Ich wollte doch für die Kinder noch eine Kleinigkeit auf dem Weihnachtsmarkt der HJ kaufen. Nun steht aber in der Zeitung, dass die Spielsachen nur für Kinder bis 8 Jahre bestimmt sind und dass die Kleiderkarte mitgebracht werden muss, auf der ja der Geburtstag steht. Aber ich glaube, unsere Kinder bekommen auch so genug Geschenke.

                                                                                                            18.12.
Morgen wird aus dem Besuch des Weihnachtsmärchens doch nichts, da die Aufführung aus technischen Gründen nicht stattfinden kann. Die Karten gelten dann für den 26. Dezember. Das ist uns ja auch gleich, gehen wir also am nächsten Samstag.
Ich gehe nachher gleich in die Stadt, Zeitungen holen und einkaufen. Um 9 kommt Jörg schon aus der Schule, da hole ich ihn gleich ab und nehme ihn mit. Helga kommt um 11 Uhr raus, da können wir sie vielleicht gleich auf dem Heimweg abholen.

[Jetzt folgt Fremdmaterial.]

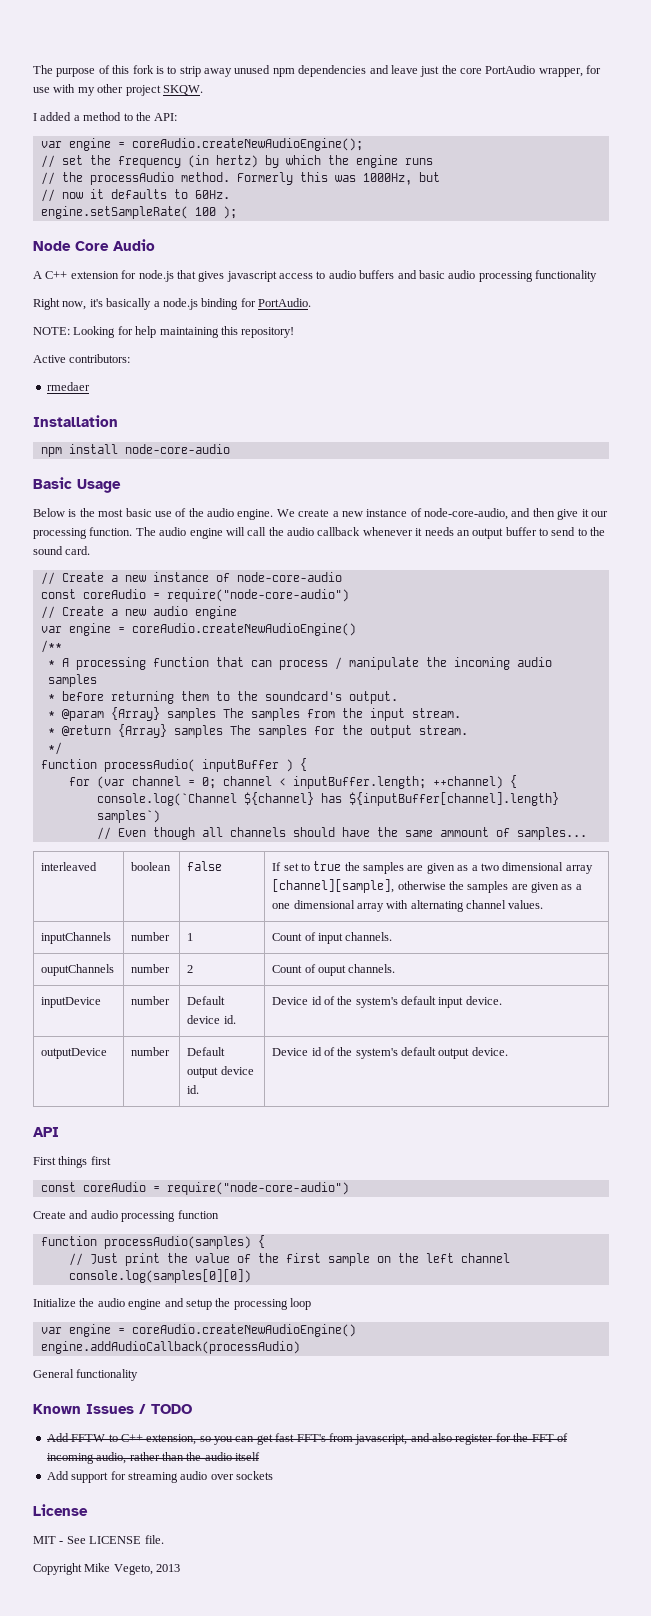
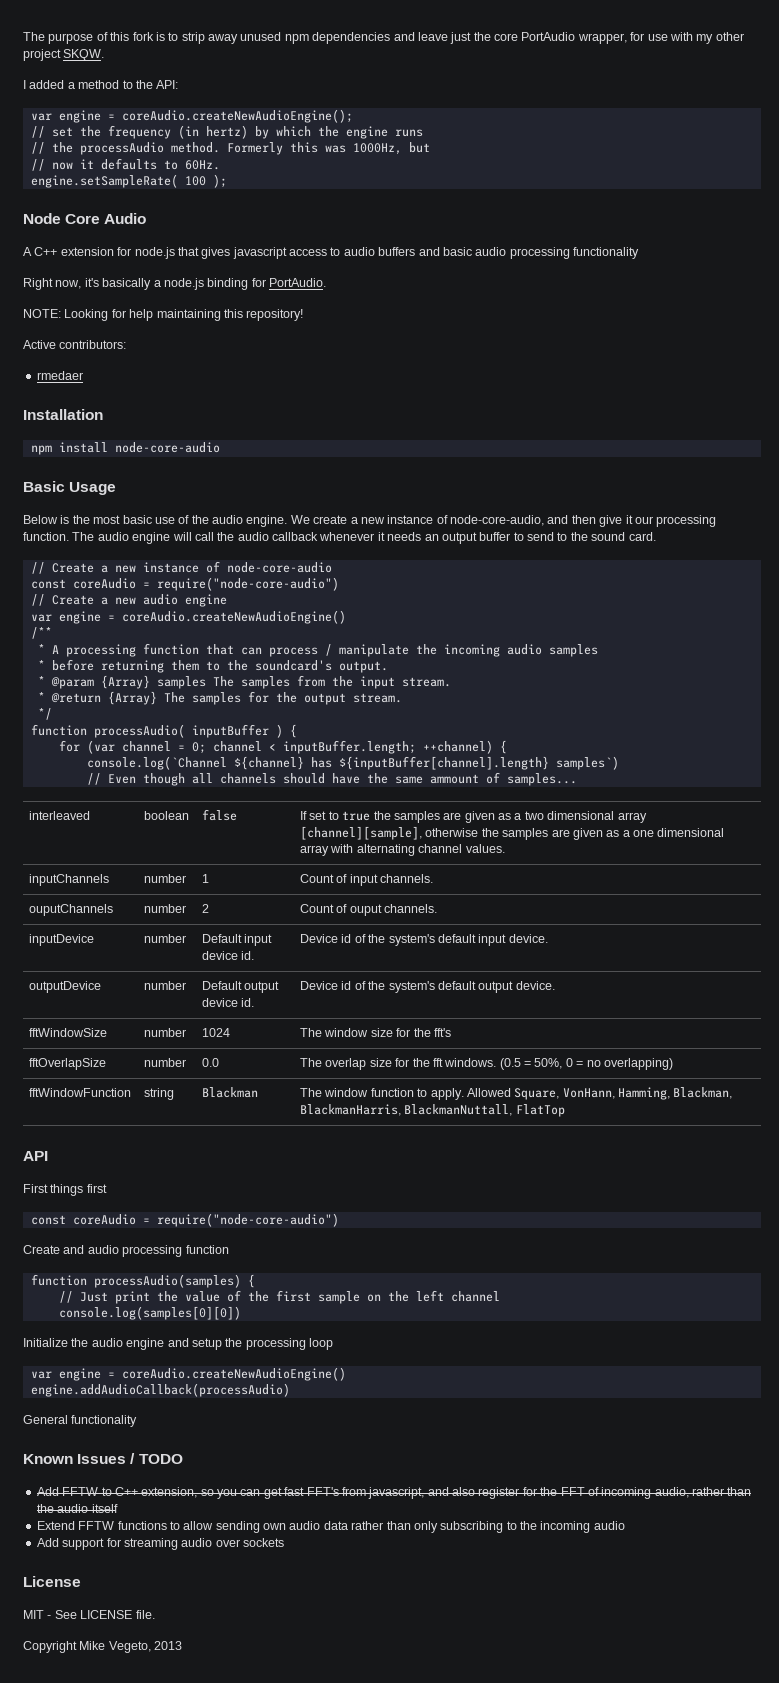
[173,725,223,738] samples -> (157, 698) none
(226, 1000) none -> [244,934,273,946] input
(508, 1051) none -> [29,1028,108,1037] [144,1028,187,1037] [202,1028,231,1037] [300,1028,451,1037] [29,1058,107,1070] [144,1058,187,1067] [202,1058,220,1067] [300,1058,673,1070] [29,1088,132,1097] [144,1088,175,1100] [202,1087,259,1098] [300,1087,733,1100] [300,1104,565,1117] // fftWindowSize | number | 1024 | The window size for the fft's // fftOverlapSize | number | 0.0 | The overlap size for the fft windows. (0.5 = 50%, 0 = no overlapping) // fftWindowFunction | string | Blackman | The window function to apply. Allowed Square, VonHann, Hamming, Blackman, BlackmanHarris, BlackmanNuttall, FlatTop
(260, 1456) none -> [36,1521,625,1533] // Extend FFTW functions to allow sending own audio data rather than only subscribing to the incoming audio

Von Siegfried erhielt ich gestern für die Kinder zu Weihnachten 15.-Mk. Die werde ich teilen und mit auf den Weihnachtstisch legen. Vielleicht kaufe ich Jörg auch eine Mütze dafür, weißt du, so eine wie er von Dir hat, die er dann aber für Sonntag aufsetzen kann.
Nun lass mich schließen. Ich muss noch aufräumen, damit ich noch rechtzeitig zur Schule hinkomme. Ich grüße und küsse Dich recht herzlich Deine Annie.